In late June 1944, the 240th Field Artillery Battalion landed in Normandy with its 155mm “Long Tom” guns and Field Lineman 641 — 19-year-old William Shaw of Illmo, a small community adjacent to the Cotton Belt Railroad in northern Scott County.
In the ensuing 10 months, Shaw would fight in northern France, the Ardennes forest, Germany’s Rhineland and Central Europe. He earned four Bronze Stars and numerous other decorations before returning to the United States to marry his high school sweetheart, Marta Jo Sitton.
Sunday is the couple’s 68th wedding anniversary and Tuesday is Marta Jo’s birthday. Saturday, however, was Shaw’s day as he was awarded the French Legion of Honor, the highest award that country can bestow, for his service liberating France from Nazi tyranny.
“I don’t feel I did anything outstanding,” Shaw said after receiving the award from Jim Mauzé, honorary consul of France, in a brief ceremony at the Reynolds Alumni Center on the University of Missouri campus. “I did everything I was ordered to do and most of what I was asked to do.”
To mark the 70th anniversary of the liberation, France is seeking out living veterans of combat in France to present the award. Veterans who are eligible must have been recognized by their own governments for outstanding service to receive the award, Mauzé said.
“You saved France, and the people of France will never forget,” Mauzé said.
Marta Jo Shaw said she met her husband in the sixth grade, and they graduated in a class of 16 at tiny Illmo High School in 1942. He was drafted in 1943. “He wrote all the time he was gone,” she said. It took a bit of prodding after he returned from the war, and they married Oct. 26, 1946. “Love grows better with age,” she said.
As he sat down after Mauzé presented the award, she took the medal in her hand, looked it over and said, “Very nice, sweetheart.”

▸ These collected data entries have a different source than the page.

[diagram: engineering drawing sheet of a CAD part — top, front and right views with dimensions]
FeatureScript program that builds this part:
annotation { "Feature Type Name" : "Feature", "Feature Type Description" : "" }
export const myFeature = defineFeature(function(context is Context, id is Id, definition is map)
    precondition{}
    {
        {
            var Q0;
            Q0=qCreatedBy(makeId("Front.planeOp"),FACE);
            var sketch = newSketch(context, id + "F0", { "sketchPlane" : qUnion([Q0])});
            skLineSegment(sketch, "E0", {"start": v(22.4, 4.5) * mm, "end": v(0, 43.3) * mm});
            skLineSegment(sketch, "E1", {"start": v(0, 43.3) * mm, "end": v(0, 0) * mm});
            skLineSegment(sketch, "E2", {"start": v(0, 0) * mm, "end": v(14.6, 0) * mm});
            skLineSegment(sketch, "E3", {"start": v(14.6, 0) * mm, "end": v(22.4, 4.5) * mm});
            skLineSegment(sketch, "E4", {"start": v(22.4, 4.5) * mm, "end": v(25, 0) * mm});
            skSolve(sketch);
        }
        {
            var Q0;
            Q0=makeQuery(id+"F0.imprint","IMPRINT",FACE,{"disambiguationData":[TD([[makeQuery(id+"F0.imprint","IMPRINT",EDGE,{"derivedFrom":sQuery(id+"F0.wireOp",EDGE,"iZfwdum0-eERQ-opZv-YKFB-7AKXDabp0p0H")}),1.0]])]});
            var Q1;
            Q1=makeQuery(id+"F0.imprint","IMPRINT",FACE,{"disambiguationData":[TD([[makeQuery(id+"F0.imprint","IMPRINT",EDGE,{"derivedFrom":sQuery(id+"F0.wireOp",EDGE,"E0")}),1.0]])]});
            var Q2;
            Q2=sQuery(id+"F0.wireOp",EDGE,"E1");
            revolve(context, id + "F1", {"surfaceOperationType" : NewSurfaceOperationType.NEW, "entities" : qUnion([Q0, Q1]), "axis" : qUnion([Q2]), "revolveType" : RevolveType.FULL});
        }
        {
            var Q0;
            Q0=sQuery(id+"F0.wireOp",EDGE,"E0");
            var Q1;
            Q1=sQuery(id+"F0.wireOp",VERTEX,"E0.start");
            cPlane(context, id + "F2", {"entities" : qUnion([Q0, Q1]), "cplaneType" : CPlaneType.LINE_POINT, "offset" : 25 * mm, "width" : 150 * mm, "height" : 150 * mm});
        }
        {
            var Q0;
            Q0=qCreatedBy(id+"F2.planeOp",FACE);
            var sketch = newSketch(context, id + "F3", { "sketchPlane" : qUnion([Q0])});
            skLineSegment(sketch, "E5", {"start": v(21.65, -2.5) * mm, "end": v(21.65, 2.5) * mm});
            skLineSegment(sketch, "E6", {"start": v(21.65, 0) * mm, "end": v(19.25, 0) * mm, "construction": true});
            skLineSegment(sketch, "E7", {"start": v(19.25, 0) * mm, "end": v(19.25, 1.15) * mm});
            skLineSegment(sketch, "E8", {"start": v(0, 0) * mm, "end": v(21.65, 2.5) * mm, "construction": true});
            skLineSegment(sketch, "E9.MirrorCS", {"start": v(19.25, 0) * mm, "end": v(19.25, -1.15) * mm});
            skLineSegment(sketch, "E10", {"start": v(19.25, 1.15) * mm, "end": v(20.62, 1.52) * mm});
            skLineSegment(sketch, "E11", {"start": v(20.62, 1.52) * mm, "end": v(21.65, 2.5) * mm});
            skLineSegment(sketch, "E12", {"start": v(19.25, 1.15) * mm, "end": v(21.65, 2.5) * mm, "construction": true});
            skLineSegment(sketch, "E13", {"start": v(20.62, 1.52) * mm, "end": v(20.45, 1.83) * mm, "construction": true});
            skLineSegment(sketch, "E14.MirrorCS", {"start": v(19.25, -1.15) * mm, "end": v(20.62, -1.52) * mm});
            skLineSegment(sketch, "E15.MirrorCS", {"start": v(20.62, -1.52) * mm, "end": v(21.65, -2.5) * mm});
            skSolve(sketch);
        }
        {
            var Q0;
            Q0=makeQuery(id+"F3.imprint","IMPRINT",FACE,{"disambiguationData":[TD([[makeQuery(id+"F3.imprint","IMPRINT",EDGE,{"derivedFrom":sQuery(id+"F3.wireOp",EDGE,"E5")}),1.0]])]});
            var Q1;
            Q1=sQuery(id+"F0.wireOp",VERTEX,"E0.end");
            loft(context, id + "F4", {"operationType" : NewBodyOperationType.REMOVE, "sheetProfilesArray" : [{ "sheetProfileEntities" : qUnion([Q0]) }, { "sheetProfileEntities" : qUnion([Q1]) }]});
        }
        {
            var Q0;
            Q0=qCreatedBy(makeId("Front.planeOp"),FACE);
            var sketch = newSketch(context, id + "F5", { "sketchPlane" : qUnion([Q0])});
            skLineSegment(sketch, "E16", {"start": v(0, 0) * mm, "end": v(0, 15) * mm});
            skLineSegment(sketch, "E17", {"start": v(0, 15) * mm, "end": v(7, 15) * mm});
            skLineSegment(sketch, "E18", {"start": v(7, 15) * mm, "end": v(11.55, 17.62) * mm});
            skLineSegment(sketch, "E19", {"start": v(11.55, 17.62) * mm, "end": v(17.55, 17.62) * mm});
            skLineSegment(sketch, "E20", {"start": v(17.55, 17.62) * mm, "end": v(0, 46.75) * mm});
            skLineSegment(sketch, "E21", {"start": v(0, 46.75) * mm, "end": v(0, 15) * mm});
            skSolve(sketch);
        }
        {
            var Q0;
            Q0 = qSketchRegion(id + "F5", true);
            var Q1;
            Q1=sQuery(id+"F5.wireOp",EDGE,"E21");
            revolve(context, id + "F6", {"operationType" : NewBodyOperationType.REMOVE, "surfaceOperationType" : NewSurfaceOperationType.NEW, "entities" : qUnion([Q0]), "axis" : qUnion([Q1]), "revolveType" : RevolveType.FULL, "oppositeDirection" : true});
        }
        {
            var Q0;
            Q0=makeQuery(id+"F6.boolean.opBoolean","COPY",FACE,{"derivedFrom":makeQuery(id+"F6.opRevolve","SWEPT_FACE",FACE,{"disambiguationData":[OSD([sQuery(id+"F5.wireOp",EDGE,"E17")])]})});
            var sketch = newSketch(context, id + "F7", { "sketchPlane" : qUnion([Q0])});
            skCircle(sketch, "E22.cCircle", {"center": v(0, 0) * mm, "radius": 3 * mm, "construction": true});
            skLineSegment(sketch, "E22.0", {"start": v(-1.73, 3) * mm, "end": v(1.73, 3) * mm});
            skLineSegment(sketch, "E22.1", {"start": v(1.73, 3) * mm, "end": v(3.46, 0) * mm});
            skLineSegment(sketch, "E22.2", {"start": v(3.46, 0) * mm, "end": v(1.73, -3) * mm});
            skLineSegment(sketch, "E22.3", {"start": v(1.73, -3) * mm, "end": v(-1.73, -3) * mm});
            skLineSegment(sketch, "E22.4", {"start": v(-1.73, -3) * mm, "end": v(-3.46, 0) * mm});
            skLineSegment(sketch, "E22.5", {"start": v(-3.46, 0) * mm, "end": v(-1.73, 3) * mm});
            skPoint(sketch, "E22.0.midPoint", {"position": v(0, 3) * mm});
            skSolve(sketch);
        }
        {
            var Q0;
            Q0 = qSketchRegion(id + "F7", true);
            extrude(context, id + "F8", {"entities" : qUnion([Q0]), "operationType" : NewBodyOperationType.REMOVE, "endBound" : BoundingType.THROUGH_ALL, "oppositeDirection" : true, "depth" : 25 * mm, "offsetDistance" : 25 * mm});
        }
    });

The military situation when Shaw disembarked at Utah Beach was precarious. Allies had landed almost 1 million men and 150,000 vehicles on the Normandy coast since Operation Overlord began June 6, 1944, but tenacious German resistance kept the armies bottled up.
Another month of hard fighting would pass before a breakout, but once it did the rest of France would quickly follow, with Paris liberated by the end of August. The 240th was attached to the 1st Army, fighting across northern France and Belgium. Shaw’s unit was just across the border of Germany, near Stolberg, when the Nazis launched a desperate winter offensive in the Ardennes known as the Battle of the Bulge.
After hard fighting, with the 240th Field Artillery providing heavy mobile firepower, the drive east resumed. The 240th was at the Rhine River when the Ludendorff Bridge was captured at Remagen before the Germans could destroy it, Shaw said. The battalion commander was looking for gun sites on the eastern side when the bridge collapsed, Shaw said.
“Our commanding officer was on one side of the river and we were on the other,” he recalled with a smile.
Within two months after the crossing, Germany surrendered. After marrying, Shaw attended the University of Missouri School of Mines and Metallurgy in Rolla, today’s Missouri University of Science and Technology.
He retired in 1989 as assistant to the chief engineer of the Missouri Highways and Transportation Department, concluding a 39-year career. He and his wife moved to Columbia eight years ago. Their three children — Paula, Doug and Mark — were on hand, and the Shaws were surrounded by other family for the event that was a combined anniversary, birthday and recognition ceremony.